“Teen pregnancy is hard to explain. It's hard to figure out where and what went wrong because parent's and peers try and try to drill into their teens' heads that it can happen to you. Believe me, I know this first hand because I was one of those teens who sat back and said, “It Can't Happen To Me”, but guess what? It did happen to me! As I sit here and try to reach out to young teenagers, I hold my five-month-old daughter and hope that what I am writing about will make at least one person think about the consequences of sex. Now here's my story in hopes of making people realize it does happen. You Can Get Pregnant .
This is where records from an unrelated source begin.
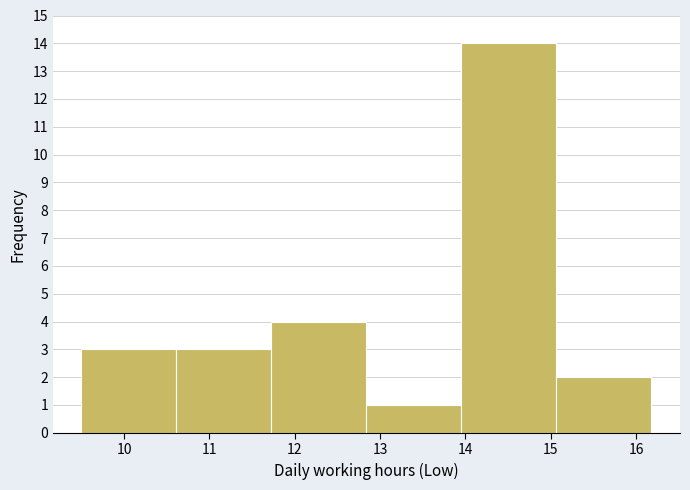

Reading left to right, list every bar in this chart as the range it spans on the x-axis followed by its height. Neither the bar edges nor the heights are printed on the chart, so give them approximately, as read against the axes.

9.5 to 10.6: 3
10.6 to 11.7: 3
11.7 to 12.8: 4
12.8 to 14.0: 1
14.0 to 15.1: 14
15.1 to 16.2: 2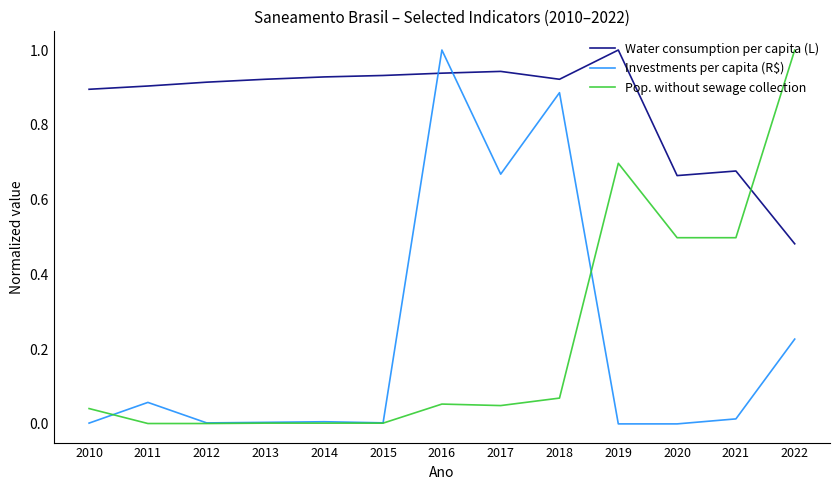

Which series has the largest total across all categories?

Water consumption per capita (L)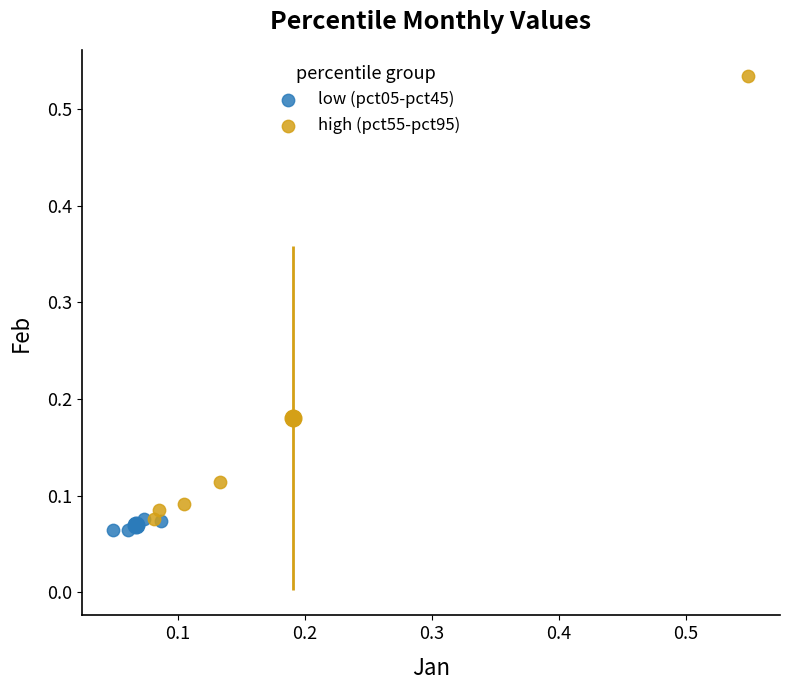

Which series has the widest spread of Y values?

high (pct55-pct95)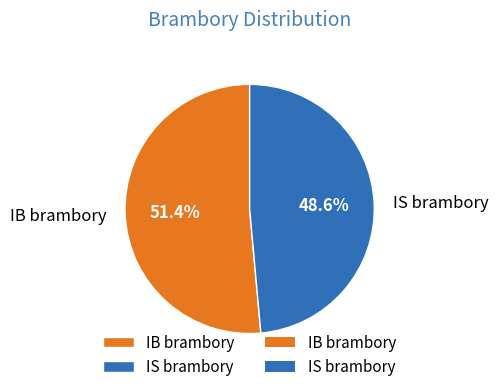

Rank the categories by value from lowest to highest.

IS brambory, IB brambory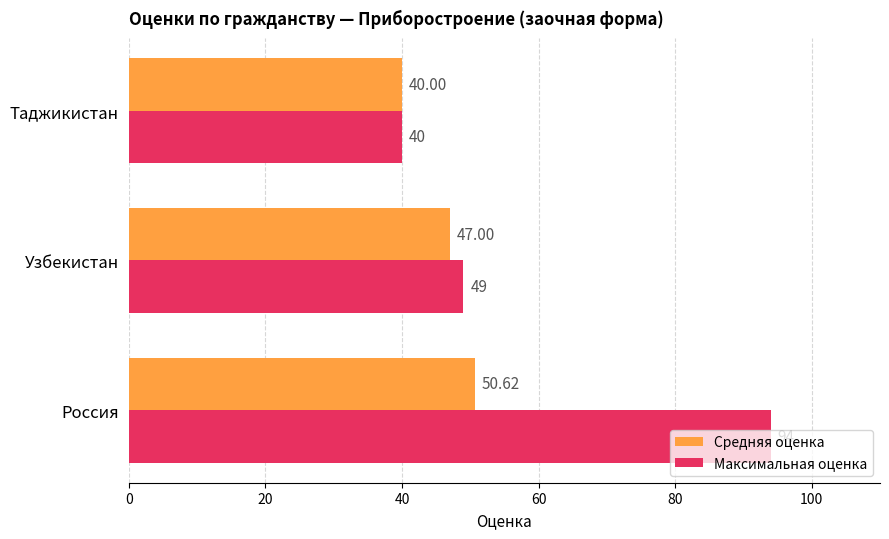

How many series are shown in this chart?

2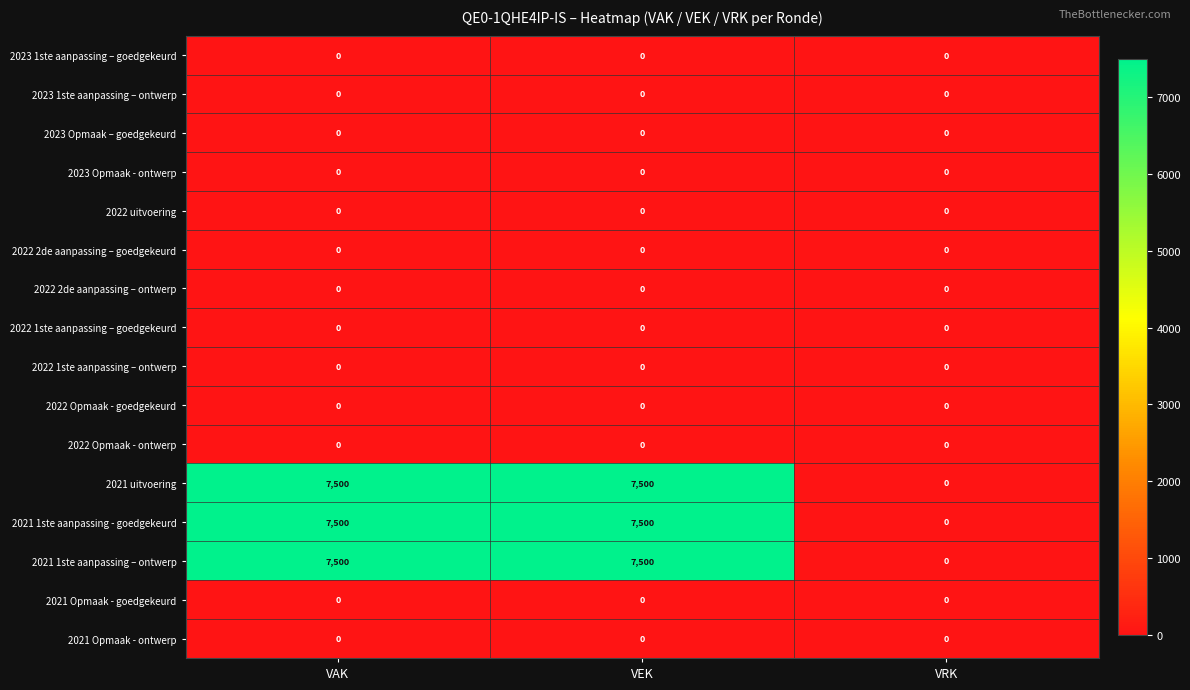

What is the average value of the 2021 uitvoering series?

5000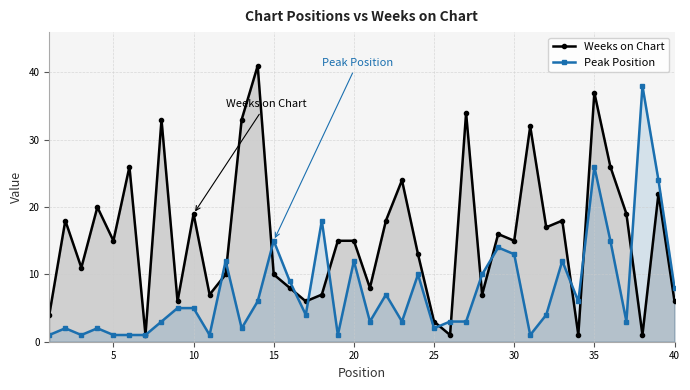

In Weeks on Chart, how many points are lower than both neighbors (excluding endpoints)?

13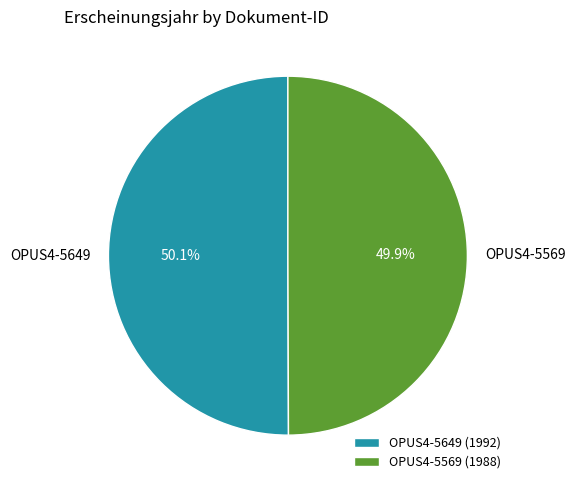

Approximately how many times larger is the value at OPUS4-5569 compared to OPUS4-5649?

1.0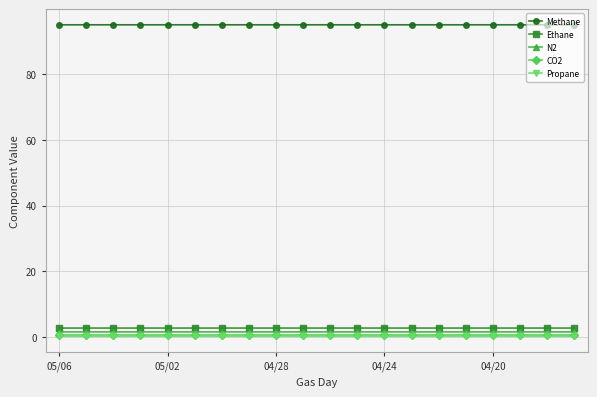

What is the maximum value for Ethane?

2.7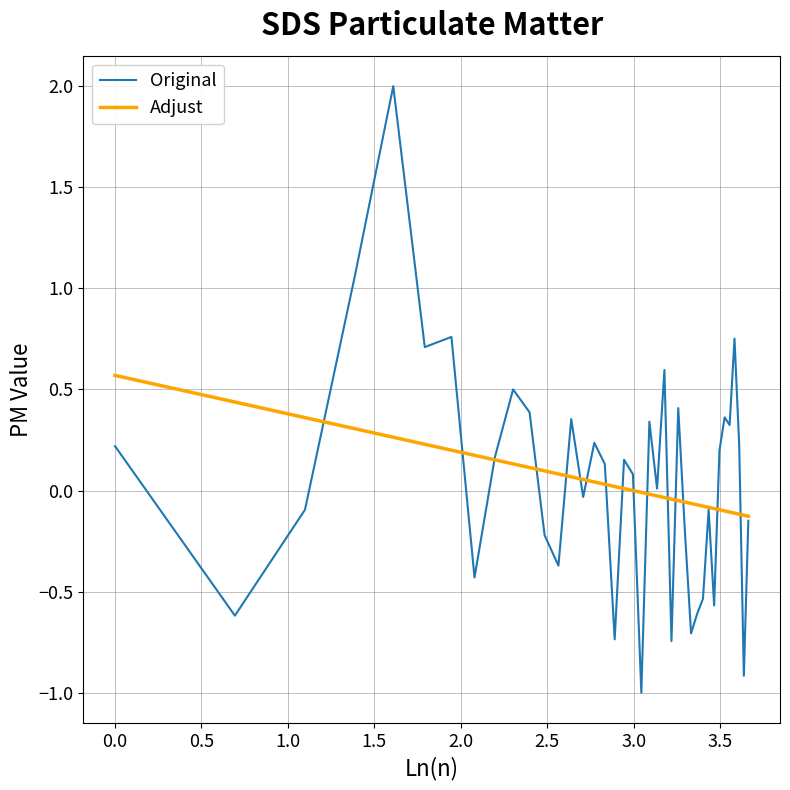

List the series in order of their peak value, lowest first.

Adjust, Original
I was an average teenager who attended SLC School , and I thought I had it all. I was a good student with good grades, lots of friends and a boyfriend who made me so happy. My name is Kayla, and I had so many plans for my future! I was a senior in high school who was excited to be graduating, and I was looking forward to all the graduation parties at the end of the year. After all, it was our year to shine as the seniors in high school. We were finally the oldest in the school.
The school year started off great. I had a boyfriend who I was very much in love with, a job that I loved, and I was an excellent student and was planning on going to college. I had so many dreams for my future. I want to graduate from high school and go to college so I could make something of myself and be someone important someday. After all those dreams came true, I was hoping to get married, buy a nice house and start a family. And then, half way through the year, my life and my dreams were turned upside down. In January of 2006, I found out I was pregnant! I wasn't sure what to think, who to tell, or what to do. The only thing that went through my head was “No, I can't be pregnant
people like me with so much ahead of them”. I was so wrong because it did happen to me. I was really pregnant. Then the hard part came. I had to find a way to tell my boyfriend and my mother that I was pregnant, and I knew that it wasn't going to be easy. I was so unsure of what they would have to say to me; and more importantly, I didn't want my mom to be disappointed in me and ashamed because she raised me better than that. My mother had talked to me about sex and the consequences that went with it. She even put me on birth control when she found out that I was sexually active. She did everything she could, and the rest was up to me. The day came when I finally worked up enough strength to tell the two people I loved and who love me that I was pregnant. First, I told my boyfriend, Tyler . He was more shocked at first than anything. He was very supportive and told me I had to do whatever I thought was best. He wasn't going to make me do anything that I didn't want to do (he knew me and how I felt about things because we had been together for a year and a half at this point). It made me feel good to know he was going to be there no mater what. So that went good with telling him. Now, the real hard part came when I had to tell my mother, my very best friend. I was so scared, unsure of what she would say, think or do. I finally told, and well, I didn't expect the reaction that I got from her. I guess I should have seen it coming because I am her little girl, and I am the one who is supposed to go places in life, and then I throw at her that I think I am pregnant with no warning. After all of that, I felt like my world was falling apart. I was 17 years old, still in school and wanting to graduate, but then again, just wanting to drop out of school because I knew all the kids in school would find out. Sooner or later I would start to show that I was pregnant and wouldn't be able to hide it. God knows that teenagers are not the most sensitive people in the world, and I didn't know if I could handle people talking behind my back because of the fact that I was pregnant.
I did it though! I finished my senior year, and I earned my high school diploma! I was proud of myself because I had accomplished one of my goals in life even when I was six months pregnant! I graduated! The rest of my goals in life have been put on the back burner for just a little while so that I can have sometime with my beautiful daughter. I still intend to do the things I planned on doing before I got pregnant, but now I have to think of Layla first and support her. I have to work right now because kids are not cheap, and they have many, many needs. I can't lean on my mom and dad because she is mine, and I am her mother. I need to provide for her. I would not change a thing that has happened because I have become a stronger person from my experiences (people talking about me in school because I was pregnant, graduating, having a beautiful daughter and taking care of her). Layla is my life. I wish I could have done the things I had planned on doing, but I can still do them; it will just be a little more challenging now. I am strong, and I can do whatever it is that I put my mind to do. Best of all, I am the best mother I can be, and I am very proud to say that.
My message is to be safe, use condoms and any other form of birth control you can because it can happen, and it will eventually happen to you if you don't use your head. Most importantly, just remember if you think you are responsible enough to have sex then you better be responsible enough to deal with all the consequences that come along with it. Live your life! Be young and free, and don't grow up too fast. To all the young parents out there who take responsibility for their little ones, I have great respect for you. I know how hard it is and how easy it would be to walk away from the responsibilities of parenthood”.